Another slide, this time an air base.

“And here, B-52s on alert, Seventh Bomb Wing, Carswell, Texas… Forty-second Bomb Wing, Loring, Maine… Second Bomb Wing, Bossier City, Louisiana…”

“Forty-five minutes ago,” Rudenski said, “the aircraft carrier Eisenhower left Subic Bay. Its departure was unscheduled.”

“And here, comrade Chairman—”

“Enough!” Gorny exclaimed. “Turn off that damn machine, Colonel, and put on the lights.” The overhead lights flickered on and the chairman looked away from the brightness.

“The Americans have instituted a DefCon Three,” Budner said dramatically.

“Of course they have,” Gorny snapped. “What did you expect?” He looked at Rudenski. “And they know that we know they have.”

“The first-stage alert is purely cosmetic,” Rudenski said.

“Nothing from this point will be cosmetic, General Rudenski. President McKenna is a spirited man. He has a keen sense for his people. I would not want to press him too far.”

“He isn’t part of their military clique,” Rudenski countered. “He has no stomach for war, comrade.”

Gorny’s eyes narrowed. “And we do?”

“The Americans will not go to war over grain. They would never institute a first strike under any circumstances.” Rudenski spoke as if he were reading it. “The DefCon Three is for us to see, not for them to use.”

“Any issue of first strike has already been established as far as the Americans are concerned,” Gorny said. “We have combat troops in their country. Any action that they take while that circumstance continues is logically, and legally, defensive.”

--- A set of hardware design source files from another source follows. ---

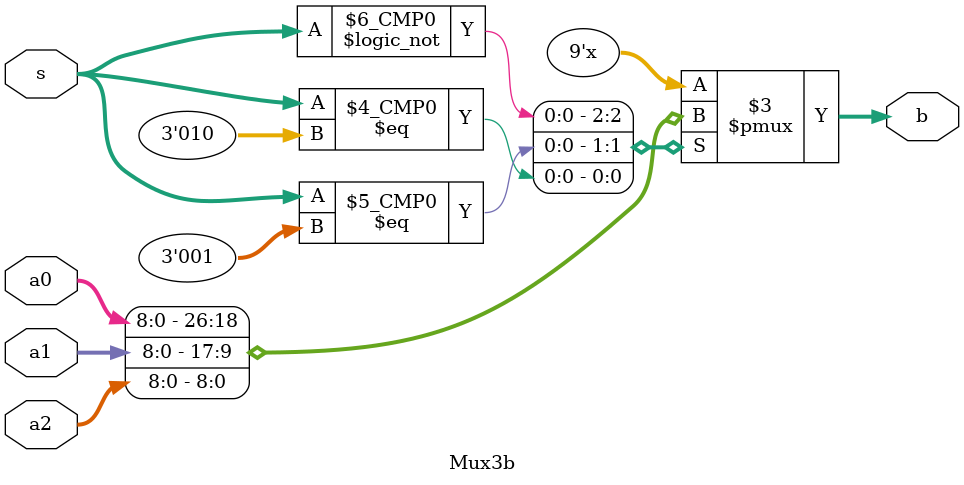
<source format=v>


module datapath(mdata,  //mdata is the 16-bit output of a memory block (Lab 7)
                sximm8, //sign ex. lower 8-bits of the instruction register.
                PC,     //“program counter” input lab8

                vsel, //input to the first multiplexer b4 regfile

                writenum,  //inputs to register file
                write,
                readnum,
                clk,

                loada,  //pipeline registers a & b
                loadb,

                shift,  //input to shifter unit

                sximm5, //input for toBin MUX

                asel,   //source opperand multiplexers
                bsel,

                ALUop,  //ALU input

                loadc,  //pipeline c
                loads,  //status register

                Z_out,  //status output
                datapath_out); //datapath output

//-------------------------------------------------------------

  //inputs and outputs

    input [15:0] mdata;  //inputs to datapath (used in lab7, not lab6) assign 0 for lab 6
    input [15:0] sximm8; //this is the actual input to look at in lab6
    input [7:0] PC; //PC is the program counter used in lab8-> assign 0 for lab 6

    input [1:0] vsel; //input to the first multiplexer b4 regfile

    input [2:0] writenum;  //inputs to register file
    input write;
    input [2:0] readnum;
    input clk;

    input loada;  //pipeline registers a & b
    input loadb;

    input [1:0] shift; //input to shifter unit

    input [15:0] sximm5; //input for toBin MUX

    input asel;   //source opperand multiplexers
    input bsel;

    input [1:0] ALUop;  //ALU input

    input loadc;  //pipeline c
    input loads; //status register

    output [2:0] Z_out;  //status output -> Z_out[0] = Zero flag(STATUS)
                                      // -> Z_out[1] =negative flag
                                      // -> Z_out[2] = overflow flag
    output [15:0] datapath_out; //datapath output

//--------------------------------------------------------------

  //Wires

    //into the regfile
    wire [15:0] data_in;
    //out of regfile
    wire [15:0] data_out;

    //wire out of LoadA (3->6)
    wire [15:0] loadaToMux;

    //wire into shifter
    wire [15:0] in;
    //wire out of shifter
    wire [15:0] sout;

    //wires into ALU
    wire[15:0] Ain, Bin;
    //wires out of the ALU
    wire [2:0] Z;
    wire[15:0]out;


//------------------------------------------------------------------

    //instantiating the main datapath Modules (Dont change the instance name)
    regfile REGFILE(data_in,writenum,write,readnum,clk,data_out);

    ALU alu(Ain,Bin,ALUop,out,Z);

    shifter SHIFTER(in,shift,sout);

//------------------------------------------------------------------

  //following is the code for the remaining logical blocks
  //check figure 1 of lab 5 for the numerical codes of the components
  //NOTE: the vDFFE is defined in the regfile.v file

  //Registers
    //Component3: Loada register
    vDFFE #(16) RegLoadA(.clk(clk), .en(loada),
                         .in(data_out), .out(loadaToMux));

   //Component4: Loadb register
   vDFFE #(16) RegLoadB(.clk(clk), .en(loadb),
                        .in(data_out), .out(in));

   //Component5: Loadc register
   vDFFE #(16) RegLoadC(.clk(clk), .en(loadc),
                        .in(out), .out(datapath_out));

   //Component10: Status register
   vDFFE #(3) RegStatus(.clk(clk), .en(loads),
                        .in(Z), .out(Z_out));

  //Multiplexers

  //NOTE: component9 needs to be changed ->done
    //Component9: Multiplexer before the regfile
    Mux4b #(16) BeforeRegfile(.a3(mdata), .a2(sximm8),
                              .a1({8'b0,PC}), .a0(datapath_out),
                              .s(vsel), .b(data_in));

    //Component6: Multiplexer after LoadA
    Mux2a #(16) toAin(.a1(16'b0), .a0(loadaToMux),
                              .s(asel), .b(Ain));

  //NOTE: component7 needs to be changed-> DONE
    //Component7: Multiplexer after LoadB and shifter
    Mux2a #(16) toBin(.a1(sximm5), .a0(sout),
                              .s(bsel), .b(Bin));

//--------------------------------------------------------------

endmodule



//-------------------------------------------------------------------

  //following are the modules made for the datapath


//2-input binary select MUX
  module Mux2a(a1, a0, s, b);
   parameter k = 1 ;
   input [k-1:0] a0, a1;  // inputs
   input s ;
   output[k-1:0] b ;

   assign b = (s) ? a1 : a0;

  endmodule


//Added for lab6
//4-Input-Binary-Select-MUX
  module Mux4b(a3, a2, a1, a0, s, b);

    parameter k = 16;
    input [k-1:0] a3, a2, a1, a0; //inputs
    input [1:0] s; //binary Select
    output [k-1:0] b;
    reg [k-1:0] b;

    always @ ( * ) begin
      case (s)
        2'b00: b= a0;
        2'b01: b= a1;
        2'b10: b= a2;
        2'b11: b= a3;
        default: b= 16'bx; // catches errors
      endcase
    end

  endmodule

  //Added for lab8
  //3-Input-Binary-Select-MUX
    module Mux3b(a2, a1, a0, s, b);

      parameter k = 9;
      input [k-1:0] a2, a1, a0; //inputs
      input [2:0] s; //1 hot Select
      output [k-1:0] b;
      reg [k-1:0] b;

      always @ ( * ) begin
        case (s)
          3'b00: b= a0;
          3'b01: b= a1;
          3'b10: b= a2;
          default: b= {k{1'bx}}; // catches errors
        endcase
      end

    endmodule

</source>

Rudenski nodded patiently. “Yes, it is a move, I agree, but just a move. They’re compensating, comrade Chairman. They know as well as we do that a first strike on their part could only trigger our greatly superior second-strike capabilities. The Americans know how to count warheads. We have taught them how to count, if nothing else. They know we can survive their first strike.”

“Do they really?”

“Of course!” Rudenski very nearly shouted. “How many times must you be told that, comrade Chairman?”

“How many times? I’ll tell you how many! A million times! That’s how many times I have to be told we can survive a nuclear war… a million times!”